Shubhasree Bhattacharyya

Archival and Museum Fellowships

Grant Period: over one year

The aim of the IFA-ARCE Archival Fellowships is to give practitioners the opportunity to engage with and explore innovative ways of presenting the archive’s collection from a contemporary context. The ARCE, one of the most important audio archives, houses an extraordinary collection of more than 25,000 hours of recordings. ARCE was established in 1982, to return to India the audio recordings of Indian music stored in archives abroad as well as to ensure that copies of contemporary research remained in India. The IFA-ARCE fellowships will give the fellows access to the entire archive as well as to the library that has an exhaustive collection of books, journals, and newspaper clippings.

Shubhasree Bhattacharyya has been working in the field of sound studies and practices since 2008. Trained in Comparative Literature and Film Studies, it was during her research at CSSS Calcutta, that Shubhasree became interested in ‘work music’ from the perspective of a documentary filmmaker. This interest developed into the thesis of her doctoral research (2009-14). She shot her first film in Rasulpur, West Bengal and the film was based on the songs of ’peddle husking’. The preoccupation with listening and voices from the margins has remained with her since.

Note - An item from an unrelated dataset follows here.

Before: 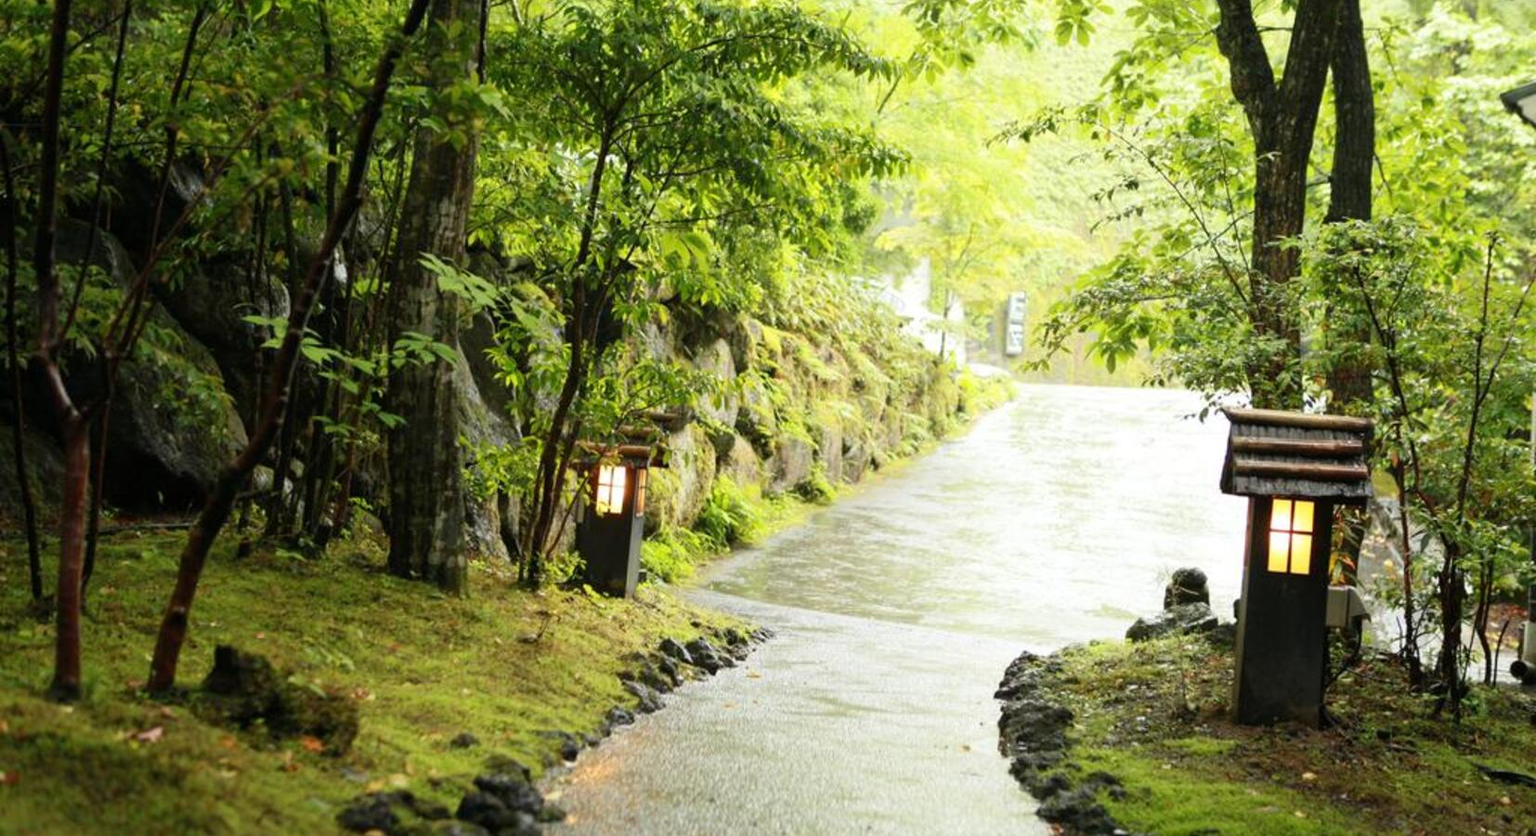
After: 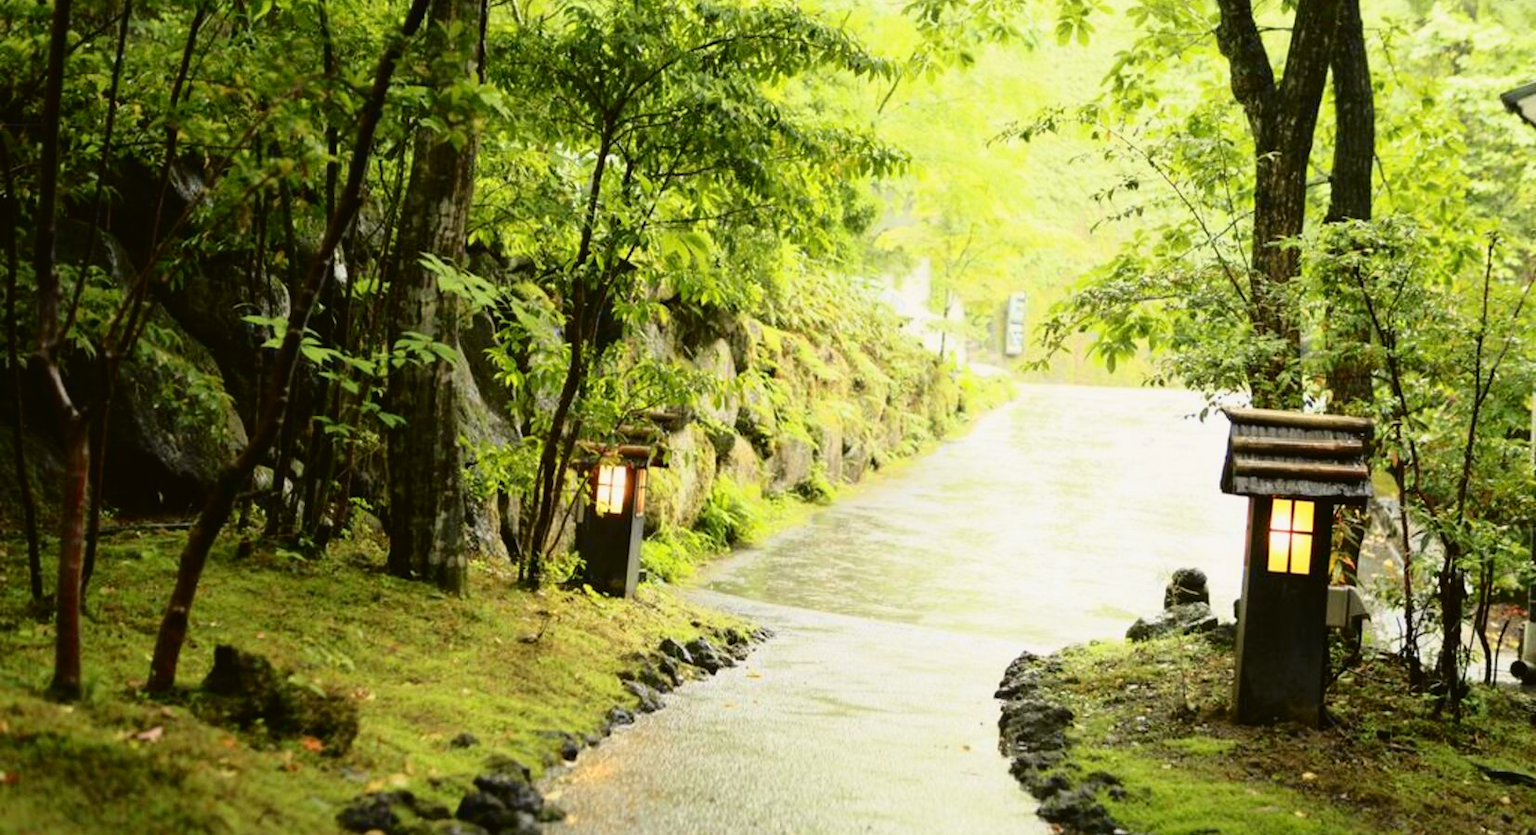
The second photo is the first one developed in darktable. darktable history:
tone curve: curves: ch0 [(0, 0.021) (0.049, 0.044) (0.152, 0.14) (0.328, 0.377) (0.473, 0.543) (0.641, 0.705) (0.85, 0.894) (1, 0.969)]; ch1 [(0, 0) (0.302, 0.331) (0.433, 0.432) (0.472, 0.47) (0.502, 0.503) (0.527, 0.516) (0.564, 0.573) (0.614, 0.626) (0.677, 0.701) (0.859, 0.885) (1, 1)]; ch2 [(0, 0) (0.33, 0.301) (0.447, 0.44) (0.487, 0.496) (0.502, 0.516) (0.535, 0.563) (0.565, 0.597) (0.608, 0.641) (1, 1)], color space Lab, independent channels, preserve colors none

Shubhasree has engaged with the ARCE archives in the past and is familiar with the collection. She found that though the archive has extensive material related to ‘work music’ it is spread and scattered across collections. One of the objectives that Shubhasree hopes to achieve during her research period is to categorise these scattered pieces of music into a logical framework using the theme of the ‘body’ and the ‘listening experience’ as guiding factors. Thus she will develop a creative ‘finding aid’ for future researchers of the archive. Besides this, she aims at working towards a publishable text either in the form of a journal article or a monograph that will contribute to sound studies from the vantage of lived practices. She will also create a sound installation coupled with ‘listening experiences’ that will introduce audiences to sounds rather than images.

This grant was made possible with support from the Tata Trusts.